Joshimath sinking: Scientists claim 30 percent of ancient town is 'hollow'

Disaster management officials believe that in such a situation, 30 percent of the area affected by landslides can collapse at any time. 

Published: 27th January 2023 08:24 PM  |   Last Updated: 27th January 2023 08:28 PM   |  A+A-

Cracks ranging from 40 to 50 meters deep have been found inside the ground at about 460 places in Joshimath. 

Express News Service

DEHRADUN: Joshimath, an ancient town adjacent to the border district, which has been hit by a natural disaster, is finding it difficult to recover from this crisis at the moment.

In a major revelation, scientists have found that a large part of Joshimath, which is facing land sinking issues, has become hollow. "A huge amount of soil has been washed away with water. So far, cracks ranging from 40 to 50 meters deep have been found inside the ground at about 460 places." 

Disaster management officials believe that in such a situation, 30 percent of the area affected by landslides can collapse at any time. Therefore, there is no option but to immediately displace the nearly 4000 affected people settled in this area." Buildings with cracks will have to be demolished soon.

On the other hand, Joshimath residents took out a huge public awareness rally on Friday against the National Thermal Power Corporation (NTPC) project. Hundreds of disaster-hit people, including traders, took to the streets and raised slogans of 'NTPC go back, go back'. There was also anger against the government, the road leading to NTPC township from TCP Bazar was tightly guarded by the police in view of security. The area of the NTPC project office has been converted into a cantonment due to security reasons.

The National Institute of Hydrology team has found in its findings that, "Land submergence in Joshimath gradually increased on the night of January 2. Meanwhile, muddy water started seeping from the hilly area behind the JP company's residential colony, which still remains a puzzle for administrative officials and scientists".

In the last 23 days, about 2,21,40 thousand liters of water has leaked inside the ground. This amount of water is equivalent to a large lake.

The most shocking report on water leakage is from the National Geophysical Research Institute, Hyderabad. The report says, "Joshimath's sloping mountain is built on a pile of debris, the soil that was covered with stones has been washed away in the water. The lower part of the stones has become hollow. Therefore, the ability to bear loads is gradually disappearing". At the same time, CBRI has seen three sites for displacement.

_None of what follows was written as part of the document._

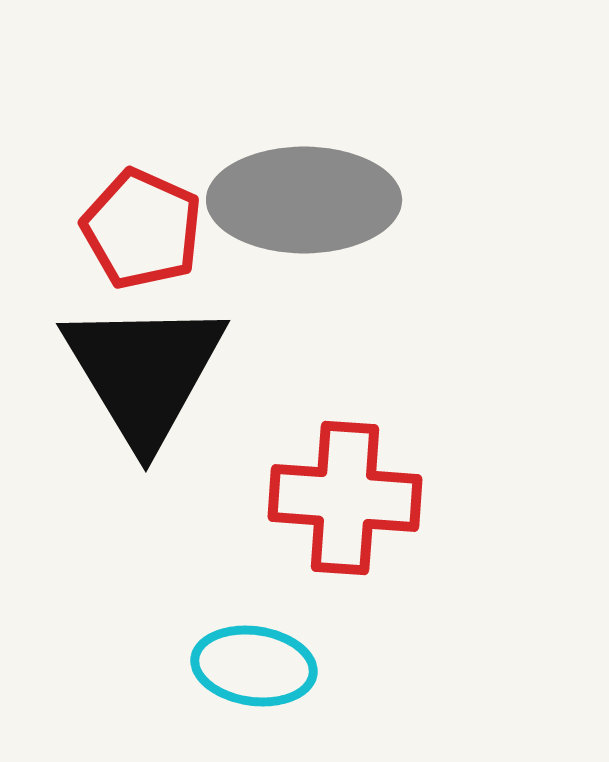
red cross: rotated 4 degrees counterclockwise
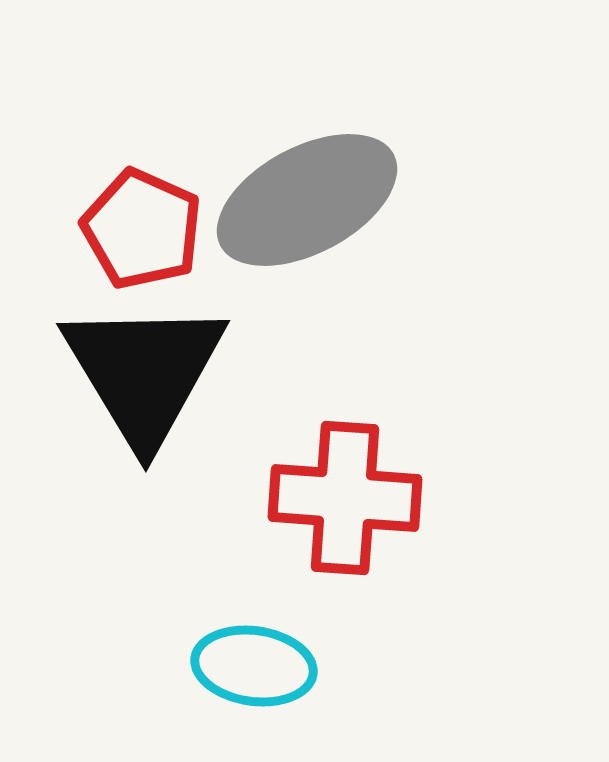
gray ellipse: moved 3 px right; rotated 28 degrees counterclockwise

ALSO READ | Rehabilitation a difficult task for Joshimath administration, even the affected not unanimous

This has been revealed from the preliminary report of the central investigating agencies. The report has been submitted to the National Disaster Management Authority (NDMA). According to sources, the NDMA has already made a presentation in the Union Home Ministry on Wednesday. Scientists believe that after the final report of the investigation, the picture of Joshimath can be more 'frightening'. Because sooner or later the entire Joshimath will be hit by it.

According to sources, the survey found that there are 2500 houses in the land submergence area, in which 4000 people living are affected. At the same time, 30 percent of the buildings with cracks have been recommended to be demolished immediately. While it has also been suggested to explore the possibility of retrofitting the rest of the buildings. 

The government is giving top importance to the opinion of scientists as well as the interests of the affected, a detailed blueprint is being prepared for this," the state cabinet and minister in charge of Joshimath, Dr Dhan Singh Rawat, told The New Indian Express.

"The government is fully sensitive to setting up new cities and compensation for the displaced and they will be rehabilitated as per the opinion of the affected people."

Departments and institutes involved in saving Joshimath

1. Central Building Research Institute (CBRI) has been assigned for the construction of pre-fabricated model buildings for temporary rehabilitation, inspection of broken buildings as well as demolition.

2. The Wadia Institute of Himalayan Geology: Seismology Geophysical Analysis as well as the Geophysical Survey are to submit their final report to the institute in two months.

3. IIT Roorkee: A geotechnical survey is being conducted at Joshimath by IIT Roorkee. In this study, the scientists of the institute will find out what is the position of soil and stones in the geology of Joshimath. What is its load bearing capacity.

4. NGRI, Hyderabad: A geological map up to a depth of 30 to 50 meters in Joshimath will be prepared with geophysical and geotechnical survey work. It has to submit its final report to the government in three weeks.

5. National Institute of Hydrology (NIH): Conducting hydrological surveys in the affected area. The institute team will prepare a complete map of the water flowing in the ground here.

6. Geological Survey of India (GSI):  To conduct geological study of land selected for land survey and rehabilitation of affected area in Joshimath.

7. Central Ground Water Board (CGWB): Will ascertain the direction and position of spring water and its flow below the ground. 

8. Indian Institute of Remote Sensing (IIRS): The ground movement of Joshimath is constantly being monitored. The institute will submit the final report to the government in three months.